═════ Dataset records
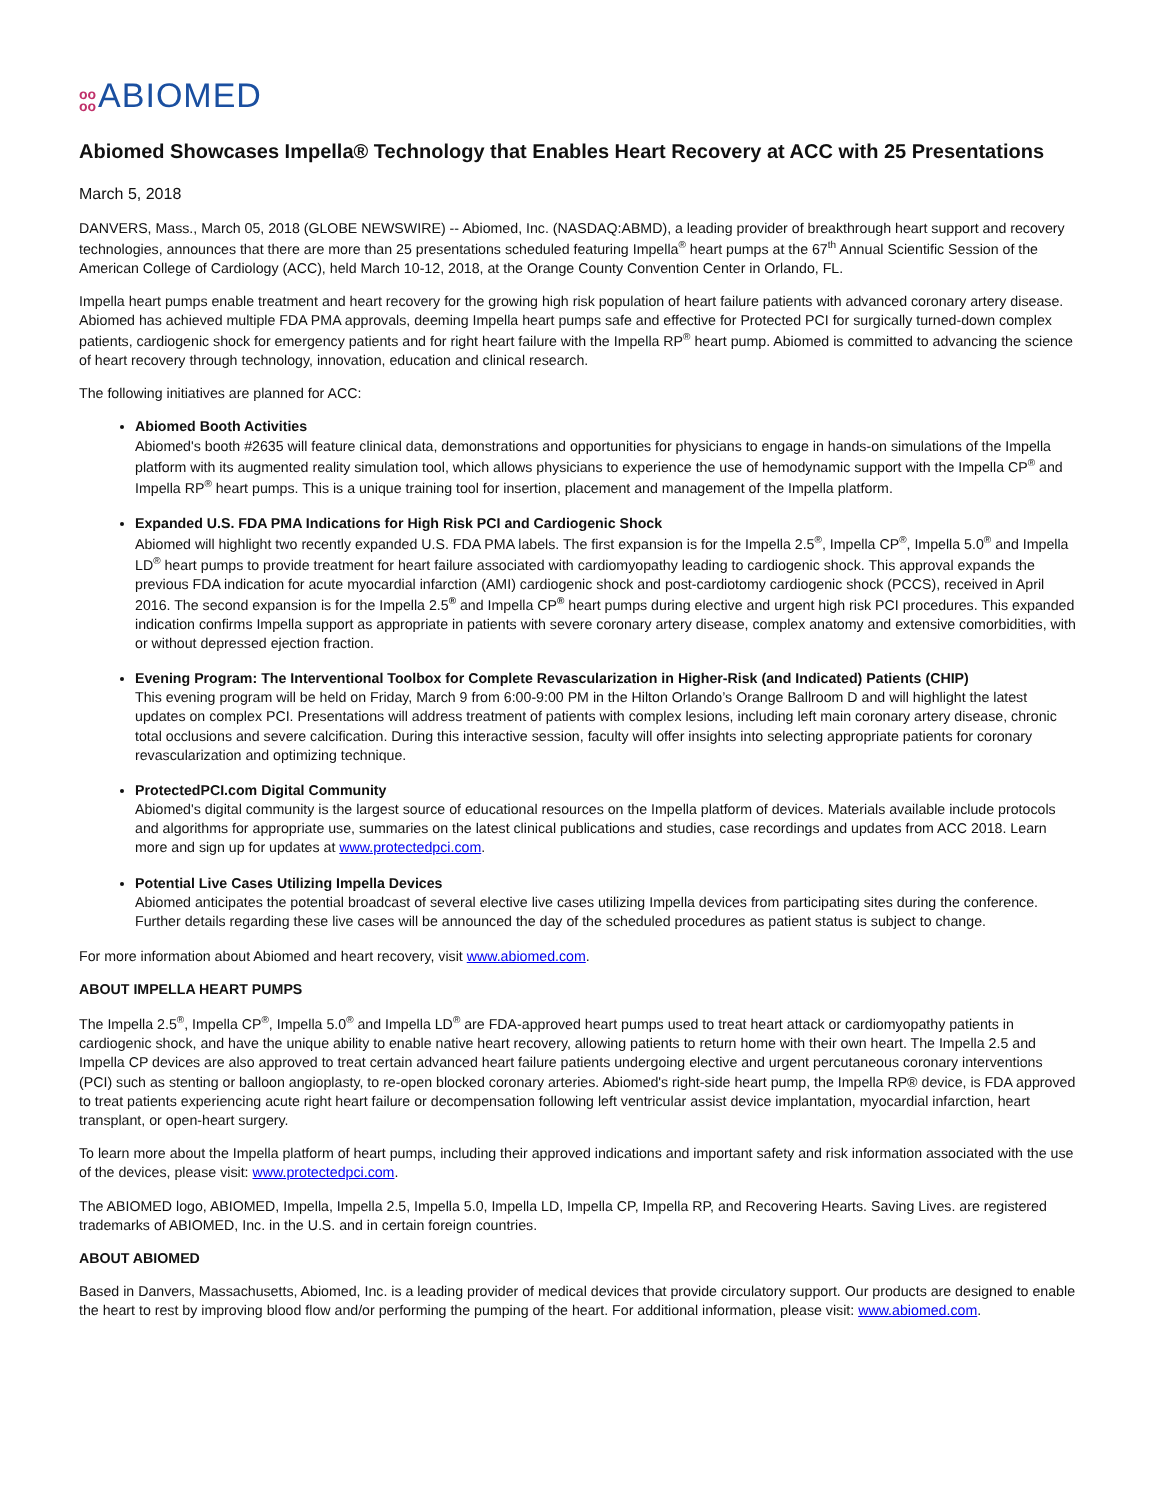oo
oo
ABIOMED
Abiomed Showcases Impella® Technology that Enables Heart Recovery at ACC with 25 Presentations
March 5, 2018
DANVERS, Mass., March 05, 2018 (GLOBE NEWSWIRE) -- Abiomed, Inc. (NASDAQ:ABMD), a leading provider of breakthrough heart support and recovery technologies, announces that there are more than 25 presentations scheduled featuring Impella<sup>®</sup> heart pumps at the 67<sup>th</sup> Annual Scientific Session of the American College of Cardiology (ACC), held March 10-12, 2018, at the Orange County Convention Center in Orlando, FL.
Impella heart pumps enable treatment and heart recovery for the growing high risk population of heart failure patients with advanced coronary artery disease. Abiomed has achieved multiple FDA PMA approvals, deeming Impella heart pumps safe and effective for Protected PCI for surgically turned-down complex patients, cardiogenic shock for emergency patients and for right heart failure with the Impella RP<sup>®</sup> heart pump. Abiomed is committed to advancing the science of heart recovery through technology, innovation, education and clinical research.
The following initiatives are planned for ACC:
Abiomed Booth Activities
Abiomed's booth #2635 will feature clinical data, demonstrations and opportunities for physicians to engage in hands-on simulations of the Impella platform with its augmented reality simulation tool, which allows physicians to experience the use of hemodynamic support with the Impella CP<sup>®</sup> and Impella RP<sup>®</sup> heart pumps. This is a unique training tool for insertion, placement and management of the Impella platform.
Expanded U.S. FDA PMA Indications for High Risk PCI and Cardiogenic Shock
Abiomed will highlight two recently expanded U.S. FDA PMA labels. The first expansion is for the Impella 2.5<sup>®</sup>, Impella CP<sup>®</sup>, Impella 5.0<sup>®</sup> and Impella LD<sup>®</sup> heart pumps to provide treatment for heart failure associated with cardiomyopathy leading to cardiogenic shock. This approval expands the previous FDA indication for acute myocardial infarction (AMI) cardiogenic shock and post-cardiotomy cardiogenic shock (PCCS), received in April 2016. The second expansion is for the Impella 2.5<sup>®</sup> and Impella CP<sup>®</sup> heart pumps during elective and urgent high risk PCI procedures. This expanded indication confirms Impella support as appropriate in patients with severe coronary artery disease, complex anatomy and extensive comorbidities, with or without depressed ejection fraction.
Evening Program: The Interventional Toolbox for Complete Revascularization in Higher-Risk (and Indicated) Patients (CHIP)
This evening program will be held on Friday, March 9 from 6:00-9:00 PM in the Hilton Orlando’s Orange Ballroom D and will highlight the latest updates on complex PCI. Presentations will address treatment of patients with complex lesions, including left main coronary artery disease, chronic total occlusions and severe calcification. During this interactive session, faculty will offer insights into selecting appropriate patients for coronary revascularization and optimizing technique.
ProtectedPCI.com Digital Community
Abiomed's digital community is the largest source of educational resources on the Impella platform of devices. Materials available include protocols and algorithms for appropriate use, summaries on the latest clinical publications and studies, case recordings and updates from ACC 2018. Learn more and sign up for updates at www.protectedpci.com.
Potential Live Cases Utilizing Impella Devices
Abiomed anticipates the potential broadcast of several elective live cases utilizing Impella devices from participating sites during the conference. Further details regarding these live cases will be announced the day of the scheduled procedures as patient status is subject to change.
For more information about Abiomed and heart recovery, visit www.abiomed.com.
ABOUT IMPELLA HEART PUMPS
The Impella 2.5<sup>®</sup>, Impella CP<sup>®</sup>, Impella 5.0<sup>®</sup> and Impella LD<sup>®</sup> are FDA-approved heart pumps used to treat heart attack or cardiomyopathy patients in cardiogenic shock, and have the unique ability to enable native heart recovery, allowing patients to return home with their own heart. The Impella 2.5 and Impella CP devices are also approved to treat certain advanced heart failure patients undergoing elective and urgent percutaneous coronary interventions (PCI) such as stenting or balloon angioplasty, to re-open blocked coronary arteries. Abiomed's right-side heart pump, the Impella RP® device, is FDA approved to treat patients experiencing acute right heart failure or decompensation following left ventricular assist device implantation, myocardial infarction, heart transplant, or open-heart surgery.
To learn more about the Impella platform of heart pumps, including their approved indications and important safety and risk information associated with the use of the devices, please visit: www.protectedpci.com.
The ABIOMED logo, ABIOMED, Impella, Impella 2.5, Impella 5.0, Impella LD, Impella CP, Impella RP, and Recovering Hearts. Saving Lives. are registered trademarks of ABIOMED, Inc. in the U.S. and in certain foreign countries.
ABOUT ABIOMED
Based in Danvers, Massachusetts, Abiomed, Inc. is a leading provider of medical devices that provide circulatory support. Our products are designed to enable the heart to rest by improving blood flow and/or performing the pumping of the heart. For additional information, please visit: www.abiomed.com.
══════════
*What is needed*:
Your answer must be an exact repeat of the records above, with no pictures in it.

*Response for this exercise*:
oo
oo
ABIOMED
Abiomed Showcases Impella® Technology that Enables Heart Recovery at ACC with 25 Presentations
March 5, 2018
DANVERS, Mass., March 05, 2018 (GLOBE NEWSWIRE) -- Abiomed, Inc. (NASDAQ:ABMD), a leading provider of breakthrough heart support and recovery technologies, announces that there are more than 25 presentations scheduled featuring Impella<sup>®</sup> heart pumps at the 67<sup>th</sup> Annual Scientific Session of the American College of Cardiology (ACC), held March 10-12, 2018, at the Orange County Convention Center in Orlando, FL.
Impella heart pumps enable treatment and heart recovery for the growing high risk population of heart failure patients with advanced coronary artery disease. Abiomed has achieved multiple FDA PMA approvals, deeming Impella heart pumps safe and effective for Protected PCI for surgically turned-down complex patients, cardiogenic shock for emergency patients and for right heart failure with the Impella RP<sup>®</sup> heart pump. Abiomed is committed to advancing the science of heart recovery through technology, innovation, education and clinical research.
The following initiatives are planned for ACC:
Abiomed Booth Activities
Abiomed's booth #2635 will feature clinical data, demonstrations and opportunities for physicians to engage in hands-on simulations of the Impella platform with its augmented reality simulation tool, which allows physicians to experience the use of hemodynamic support with the Impella CP<sup>®</sup> and Impella RP<sup>®</sup> heart pumps. This is a unique training tool for insertion, placement and management of the Impella platform.
Expanded U.S. FDA PMA Indications for High Risk PCI and Cardiogenic Shock
Abiomed will highlight two recently expanded U.S. FDA PMA labels. The first expansion is for the Impella 2.5<sup>®</sup>, Impella CP<sup>®</sup>, Impella 5.0<sup>®</sup> and Impella LD<sup>®</sup> heart pumps to provide treatment for heart failure associated with cardiomyopathy leading to cardiogenic shock. This approval expands the previous FDA indication for acute myocardial infarction (AMI) cardiogenic shock and post-cardiotomy cardiogenic shock (PCCS), received in April 2016. The second expansion is for the Impella 2.5<sup>®</sup> and Impella CP<sup>®</sup> heart pumps during elective and urgent high risk PCI procedures. This expanded indication confirms Impella support as appropriate in patients with severe coronary artery disease, complex anatomy and extensive comorbidities, with or without depressed ejection fraction.
Evening Program: The Interventional Toolbox for Complete Revascularization in Higher-Risk (and Indicated) Patients (CHIP)
This evening program will be held on Friday, March 9 from 6:00-9:00 PM in the Hilton Orlando’s Orange Ballroom D and will highlight the latest updates on complex PCI. Presentations will address treatment of patients with complex lesions, including left main coronary artery disease, chronic total occlusions and severe calcification. During this interactive session, faculty will offer insights into selecting appropriate patients for coronary revascularization and optimizing technique.
ProtectedPCI.com Digital Community
Abiomed's digital community is the largest source of educational resources on the Impella platform of devices. Materials available include protocols and algorithms for appropriate use, summaries on the latest clinical publications and studies, case recordings and updates from ACC 2018. Learn more and sign up for updates at www.protectedpci.com.
Potential Live Cases Utilizing Impella Devices
Abiomed anticipates the potential broadcast of several elective live cases utilizing Impella devices from participating sites during the conference. Further details regarding these live cases will be announced the day of the scheduled procedures as patient status is subject to change.
For more information about Abiomed and heart recovery, visit www.abiomed.com.
ABOUT IMPELLA HEART PUMPS
The Impella 2.5<sup>®</sup>, Impella CP<sup>®</sup>, Impella 5.0<sup>®</sup> and Impella LD<sup>®</sup> are FDA-approved heart pumps used to treat heart attack or cardiomyopathy patients in cardiogenic shock, and have the unique ability to enable native heart recovery, allowing patients to return home with their own heart. The Impella 2.5 and Impella CP devices are also approved to treat certain advanced heart failure patients undergoing elective and urgent percutaneous coronary interventions (PCI) such as stenting or balloon angioplasty, to re-open blocked coronary arteries. Abiomed's right-side heart pump, the Impella RP® device, is FDA approved to treat patients experiencing acute right heart failure or decompensation following left ventricular assist device implantation, myocardial infarction, heart transplant, or open-heart surgery.
To learn more about the Impella platform of heart pumps, including their approved indications and important safety and risk information associated with the use of the devices, please visit: www.protectedpci.com.
The ABIOMED logo, ABIOMED, Impella, Impella 2.5, Impella 5.0, Impella LD, Impella CP, Impella RP, and Recovering Hearts. Saving Lives. are registered trademarks of ABIOMED, Inc. in the U.S. and in certain foreign countries.
ABOUT ABIOMED
Based in Danvers, Massachusetts, Abiomed, Inc. is a leading provider of medical devices that provide circulatory support. Our products are designed to enable the heart to rest by improving blood flow and/or performing the pumping of the heart. For additional information, please visit: www.abiomed.com.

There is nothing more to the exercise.